Five chapters follow, detailing the life of Mother Teresa. The first chapter tells of the early years of Agnes Gonxa Bojaxhiu, the Macedonian girl who was later to become known as Mother Teresa. Chapter 2 focuses on the resistance Agnes encountered in making real her dream of becoming a nun and going to India. Chapter 3 describes her first years in India and the events that led to her leaving her assigned monastery for the slums of India. Chapter 4 describes her work and the formation of the "Missionaries of Charity," which eventually created such establishments as the Home for Dying Destitutes and Orphanages for Homeless Children. Chapter 5 details the impact that Mother Teresa had upon the world and her continuing legacy. At the very end of the manga are four pages of Astro and the Doctor's Q&A and a time line of Mother Teresa's life.

Comments
Of the lives highlighted in this series, Mother Teresa's is the most recent. While most of today's young readers were born after Mother Teresa's passing and won't remember her, their parents and grandparents will remember this woman whose life inspired people of all races and faiths around the world. Personally, I remember her as a remarkable person of faith, whose life truly embodied the love and compassion of the God she served. Perhaps the fact that her legacy is so fresh in collective memory is the reason why this graphic biography allocates so many pages to Mother Teresa's formative years. Two chapters (pages 6-57) are used to depict Mother Teresa's life before she becomes a nun. Meanwhile, only six pages are used to illustrate Mother Teresa's acceptance of the Nobel Peace Prize, and her numerous activities as a world spokesperson for the poor and helpless are limited to a few brief highlights in the final chapter. The Q&A section however does try to cover portions of Mother Teresa's work not included in the illustrated portions of the manga.
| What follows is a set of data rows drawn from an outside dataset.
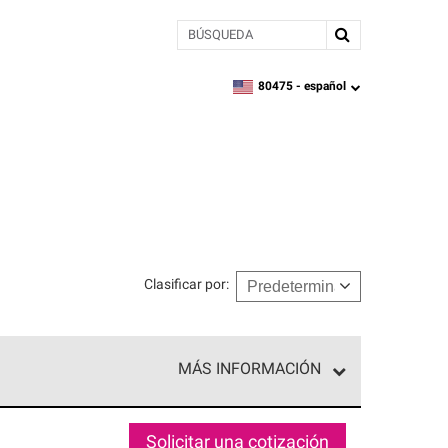
BÚSQUEDA
80475 -
español
zipcode,
language
Clasificar por
:
MÁS INFORMACIÓN
ed exclusiva de profesionales de techos que
o y confiabilidad.
Solicitar una cotización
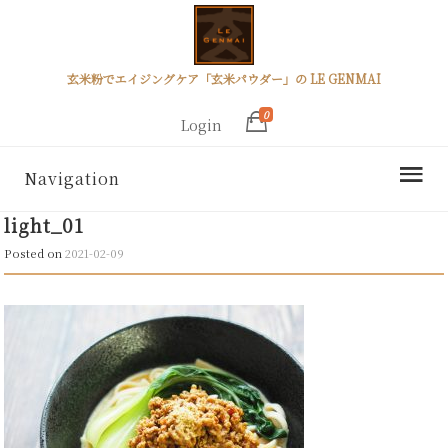
玄米粉でエイジングケア「玄米パウダー」の LE GENMAI
0
Login
Navigation
light_01
Posted on
2021-02-09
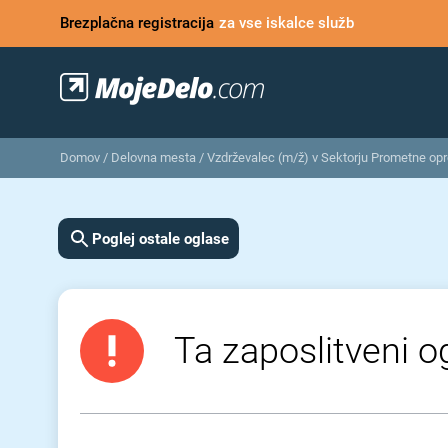
Brezplačna registracija
za vse iskalce služb
Domov
/
Delovna mesta
/
Vzdrževalec (m/ž) v Sektorju Prometne opr
Poglej ostale oglase
Ta zaposlitveni og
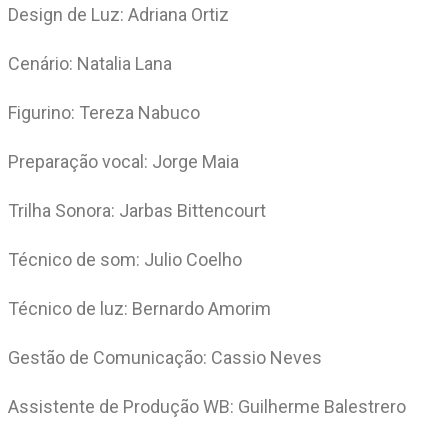
Design de Luz: Adriana Ortiz
Cenário: Natalia Lana
Figurino: Tereza Nabuco
Preparação vocal: Jorge Maia
Trilha Sonora: Jarbas Bittencourt
Técnico de som: Julio Coelho
Técnico de luz: Bernardo Amorim
Gestão de Comunicação: Cassio Neves
Assistente de Produção WB: Guilherme Balestrero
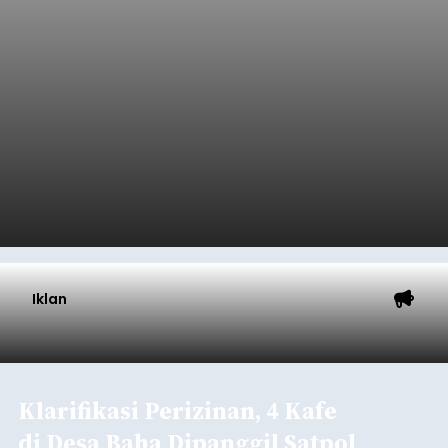
Tumbuh 25 Persen
balitribune.coo.id I Singaraja -
PT Pelabuhan
Indonesia (Persero) atau Pelindo Cabang
Celukan Bawang mencatat kinerja operasional
yang positif hingga Juli 2026. Peningkatan terlihat
dari arus kapal yang mencapai 1,48 juta Gross
Tonnage (GT), atau tumbuh 12,4 persen
Buleleng
dibandingkan periode yang sama tahun lalu
yang tercatat sebesar 1,32 juta GT.
Submitted by
contributor
on
Thu, 08/06/2026 - 20:41
Baca Selengkapnya
Iklan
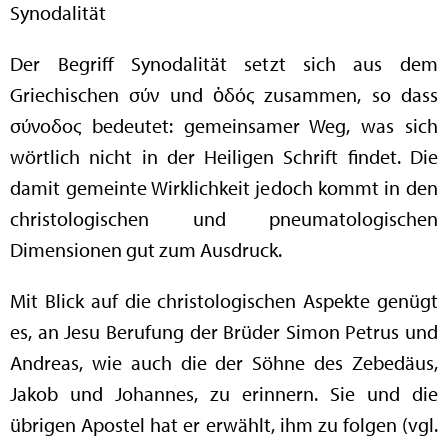
Synodalität
Der Begriff Synodalität setzt sich aus dem
Griechischen σύν und ὁδός zusammen, so dass
σύνοδος bedeutet: gemeinsamer Weg, was sich
wörtlich nicht in der Heiligen Schrift findet. Die
damit gemeinte Wirklichkeit jedoch kommt in den
christologischen und pneumatologischen
Dimensionen gut zum Ausdruck.
Mit Blick auf die christologischen Aspekte genügt
es, an Jesu Berufung der Brüder Simon Petrus und
Andreas, wie auch die der Söhne des Zebedäus,
Jakob und Johannes, zu erinnern. Sie und die
übrigen Apostel hat er erwählt, ihm zu folgen (vgl.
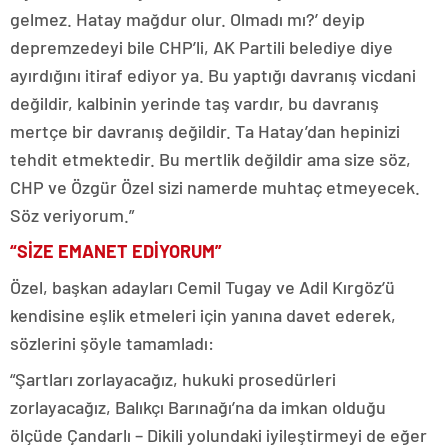
gelmez. Hatay mağdur olur. Olmadı mı?’ deyip
depremzedeyi bile CHP’li, AK Partili belediye diye
ayırdığını itiraf ediyor ya. Bu yaptığı davranış vicdani
değildir, kalbinin yerinde taş vardır, bu davranış
mertçe bir davranış değildir. Ta Hatay’dan hepinizi
tehdit etmektedir. Bu mertlik değildir ama size söz,
CHP ve Özgür Özel sizi namerde muhtaç etmeyecek.
Söz veriyorum.”
“SİZE EMANET EDİYORUM”
Özel, başkan adayları Cemil Tugay ve Adil Kırgöz’ü
kendisine eşlik etmeleri için yanına davet ederek,
sözlerini şöyle tamamladı:
“Şartları zorlayacağız, hukuki prosedürleri
zorlayacağız, Balıkçı Barınağı’na da imkan olduğu
ölçüde Çandarlı – Dikili yolundaki iyileştirmeyi de eğer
The manga does a decent job of telling the story of her early life (although it does get overly sentimental in spots), and it clearly conveys the importance of God in her life and His connection to her amazing ministry to the poor. However, I do strongly disagree with one portion of the Q&A section on page 141, which poses the question, "Did Mother try to spread Christianity?" The reply provided is "No, no," which is then followed by an explanation of how Mother Teresa respected all people and all religions, and did not discriminate among the poor people that she was serving. There may be something lost in the translation, but the way the question is worded and answered is misleading. Mother Teresa did serve and love people regardless of race or religion, but it's incorrect to conclude that her nondiscriminatory service equated to indifference about the spread of her faith. Mother Teresa assuredly did not fall into the category of the fire and brimstone evangelist often stereotyped in both Japanese and American media, but, though she didn't force her faith on people, I think anyone would find it difficult to believe that she never shared her religious beliefs with an interested listener. Even the manga states that she considered her ministry not "mere charity work" but obedience to the teachings of Jesus Christ. In addition, she openly attributed her work to God. So, in the sense that she served in the name of Jesus Christ, I would consider that her means of spreading the word about Christianity, even if it was in actions rather than words. After all, regardless of whether or not they chose to accept her beliefs, thousands in Calcutta, who may never have heard of Jesus Christ otherwise, at least learned about him in the context of Mother Teresa's purpose for living and working among them.

This title is appropriately rated for all ages.